1.环境准备

3.5之后的版本都需要java8以上的环境才能运行。需要进行中文处理的话，比较占用内存，3G左右的内存消耗。

笔者使用的maven进行依赖的引入，使用的是3.9.1版本。

直接在pom文件中加入下面的依赖：

        <dependency>

            <groupId>edu.stanford.nlp</groupId>

            <artifactId>stanford-corenlp</artifactId>

            <version>3.9.</version>

        </dependency>

        <dependency>

            <groupId>edu.stanford.nlp</groupId>

            <artifactId>stanford-corenlp</artifactId>

            <version>3.9.</version>

            <classifier>models</classifier>

        </dependency>

        <dependency>

            <groupId>edu.stanford.nlp</groupId>

            <artifactId>stanford-corenlp</artifactId>

            <version>3.9.</version>

            <classifier>models-chinese</classifier>

        </dependency>

3个包分别是CoreNLP的算法包、英文语料包、中文预料包。这3个包的总大小为1.43G。maven默认镜像在国外，而这几个依赖包特别大，可以找有着三个依赖的国内镜像试一下。笔者用的是自己公司的maven仓库。

2.代码调用

需要注意的是，因为我是需要进行中文的命名实体识别，因此需要使用中文分词和中文的词典。我们可以先打开引入的jar包的结构：

其中有个StanfordCoreNLP-chinese.properties文件，这里面设定了进行中文自然语言处理的一些参数。主要指定相应的pipeline的操作步骤以及对应的预料文件的位置。实际上我们可能用不到所有的步骤，或者要使用不同的语料库，因此可以自定义配置文件，然后再引入。那在我的项目中，我就直接读取了该properties文件。

attention：此处笔者要使用的是ner功能，但可能不想使用其他的一些annotation，想去掉。然而，Stanford CoreNLP有一些局限，就是在ner执行之前，一定需要

tokenize, ssplit, pos, lemma

的引入，当然这增加了很大的时间耗时。

其实我们可以先来分析一下这个properties文件：

# Pipeline options - lemma is no-op for Chinese but currently needed because coref demands it (bad old requirements system)
***
简短问题 A
根据原文节选，Stanford CoreNLP 在执行 ner 之前必须引入哪些步骤？请全部列出。
简短问题 B
依据原文节选回答下列问题：
(i) 3.5之后的版本需要什么版本的 Java 环境才能运行？
(ii) 文中引入的3个依赖包总大小是多少？
(iii) 笔者使用的是哪个 maven 仓库？

收集数据
***
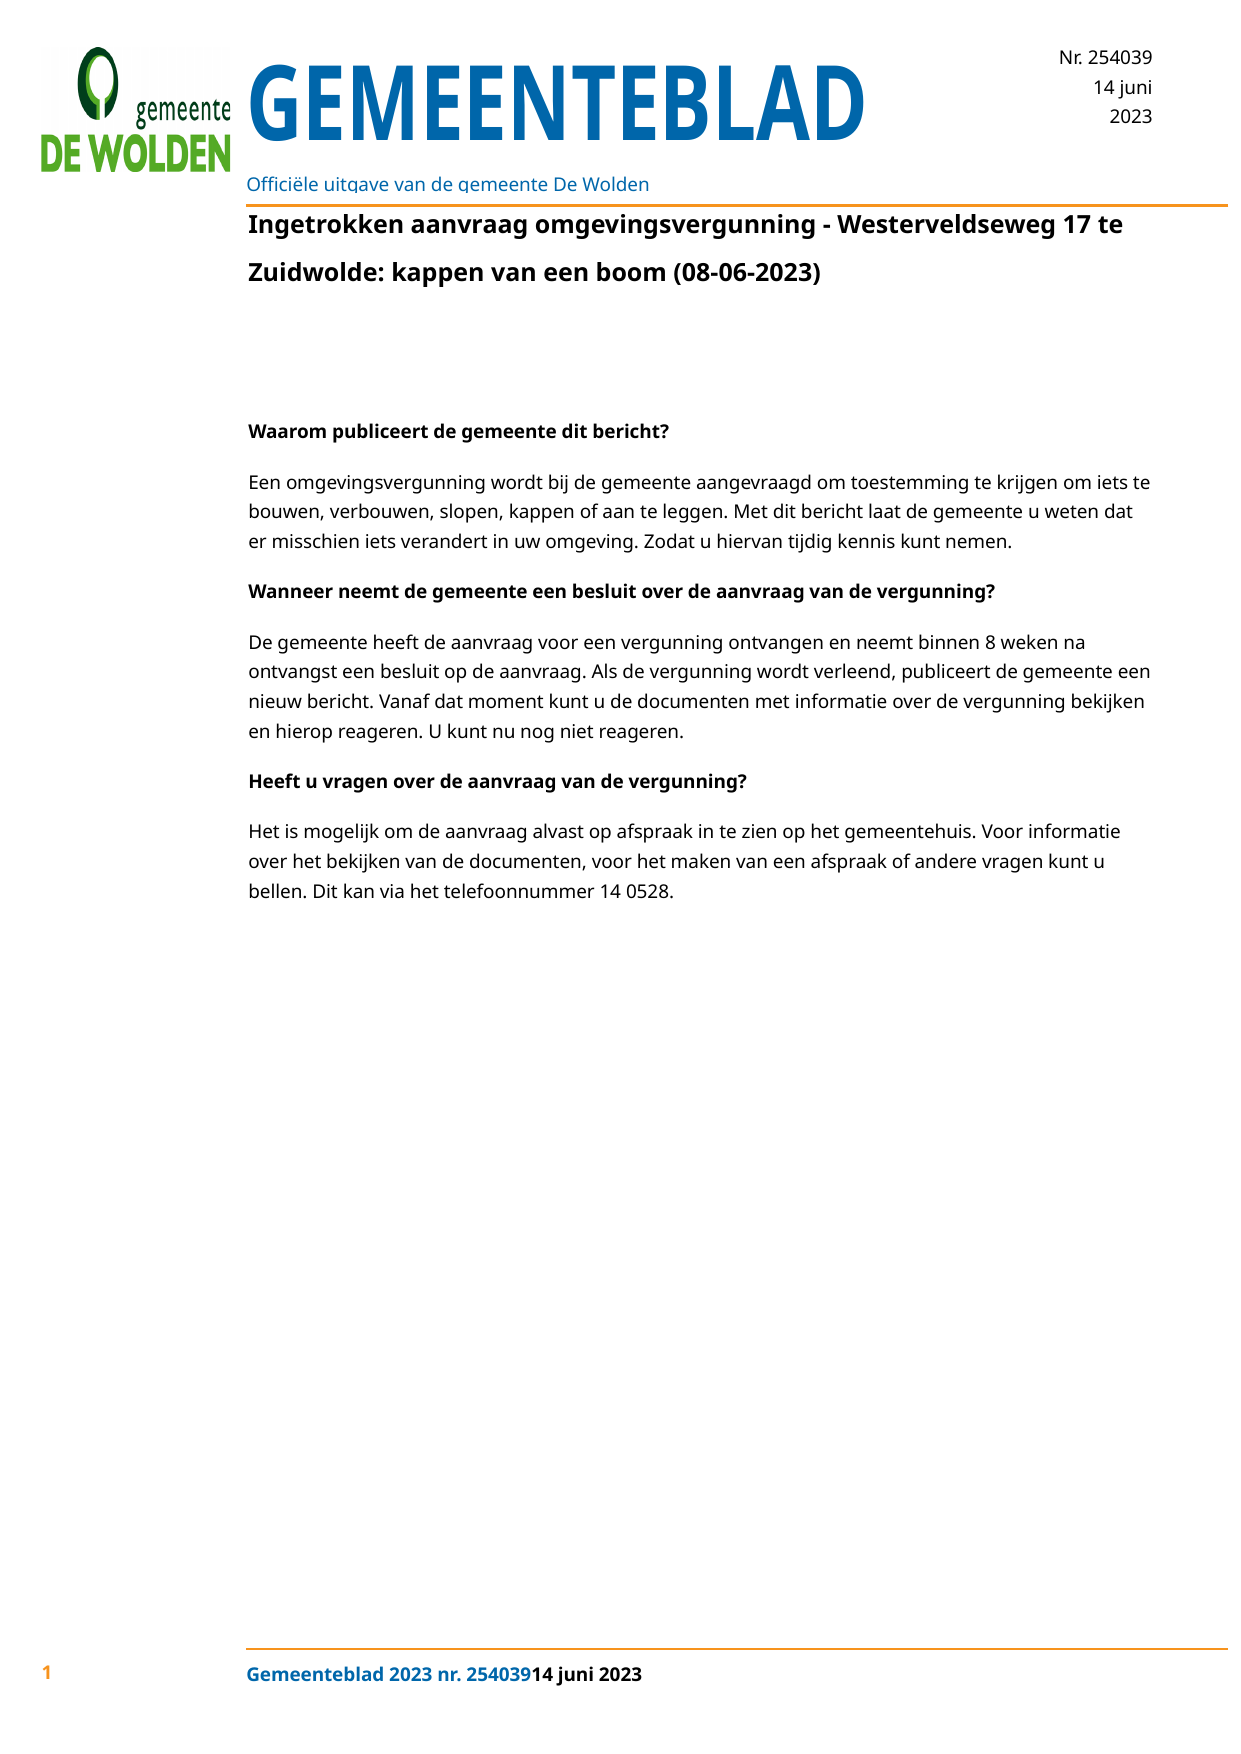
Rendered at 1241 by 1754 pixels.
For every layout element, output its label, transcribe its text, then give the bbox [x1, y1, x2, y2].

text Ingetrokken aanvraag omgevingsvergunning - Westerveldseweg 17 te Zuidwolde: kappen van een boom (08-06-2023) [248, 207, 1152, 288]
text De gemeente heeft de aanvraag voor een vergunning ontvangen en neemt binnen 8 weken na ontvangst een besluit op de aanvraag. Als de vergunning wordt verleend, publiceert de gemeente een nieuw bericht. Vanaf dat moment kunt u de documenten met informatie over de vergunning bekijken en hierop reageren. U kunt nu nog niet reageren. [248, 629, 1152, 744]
***
任务答案 A
tokenize、ssplit、pos、lemma

任务答案 B
(i) java8以上
(ii) 1.43G
(iii) 笔者自己公司的 maven 仓库